The project liases regularly with an advisory group comprising subject specialists involved in the examination development process. Current concerns for the standards of examinations overtime could be helped by an understanding of what makes a question difficult, and thus help in ensuring consistent standards over time, papers and tiers. Dearing's (1996) proposal that a focus on individual questions and their related mark schemes is valuable. The recent outcry about the lowering of standards in examinations needs to be addressed. Currently comparisons are made between candidates performance at grades. This can give an overall picture of standards, but this information does not provide advise on how to address the problem. The analysis of difficulty at question level can provide guidelines on firstly what difficulty actually is, and secondly, how we can more confidently assure that standards in questions are comparable, both within and across syllabuses.
|1. Stimulus/Concept Difficulty|
|Cross-Subject||Example from maths|
|Degree of familiarity||Degree to which concept is familiar and central to syllabus|
|Abstractness of mode||Degree to which notation is removed from direct representation of quantity.|
|Abstractness of Idea|
|2. Process Difficulty|
|Generalising from data||Mathematical generalisations required; specific (practice) items, types insufficient|
|Selection of data relevant to general theme||Recognition of similarities of new instances to learned e.g. necessary|
|Identification of principles from data||An underlying principle must be derived from specific mathematical examples|
|Applying principle to new data||A given mathematical principle must be applied to an unfamiliar type of example|
|Forming a strategy||Candidate must tailor a strategy from learned principles to solve a problem|
|Composing an answer|
|Cumulative difficulty||Several mathematical operations required for solution|
|Need for monitoring, logical consistency||Errors in bits of computation lead to answers that should be seen to be unreasonable in context of whole task|
|3. Question Difficulty|
|Open/closed response||Correct answers may be arrived at in different ways; strategy lies with candidate|
|Leaders, cues, clues||Question does not cue candidate into particular data or strategy|
|Tailoring of resources||Only raw data provided; unclued selection of relevant data required|
|Provision of answer structure|
1. The ambiguous resources: Five angles in the diagram were already marked with an arc. This seemed to cause problems for candidates trying to "mark clearly" already marked angles. At one point on the diagram both the internal and external angles were marked. This caused problems for candidates trying to label one of these two angles and for examiners trying to reward candidates, as it was often unclear which angle candidates were indicating. This was what an 'invalid' source of difficulty - that is an increase in candidate's ability would not increase their chances of getting the question right.

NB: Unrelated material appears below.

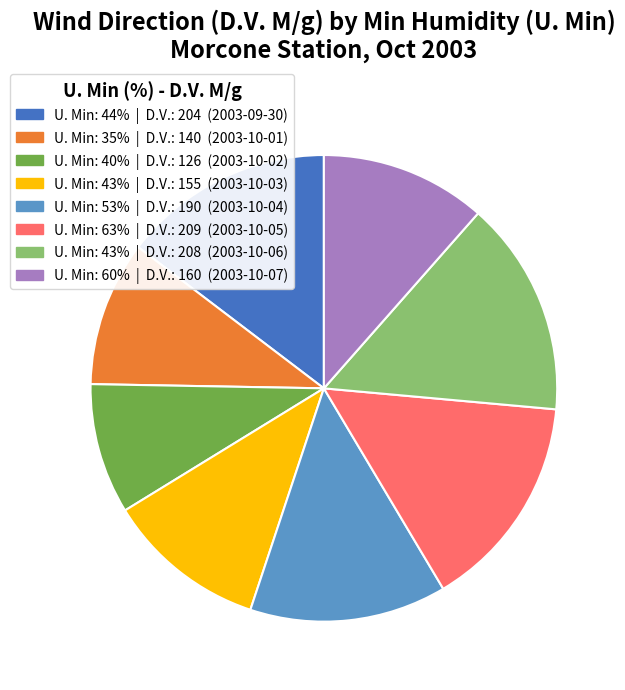

Is there a majority slice in this chart?

No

2. Recall of strategy: It was necessary that candidates could recall their schema for 'reflex angle'. Candidates who could not recall what they needed to know about reflex angles could not succeed. This source of difficulty was valid.
3. The context of the question: The statement 'This shape is called an arrow head' served no purpose. This was an invalid source of difficulty.
This question is hypothesised to be easier than the original question because the ambiguity of the angle labels has been removed. Invalid difficulty has been removed.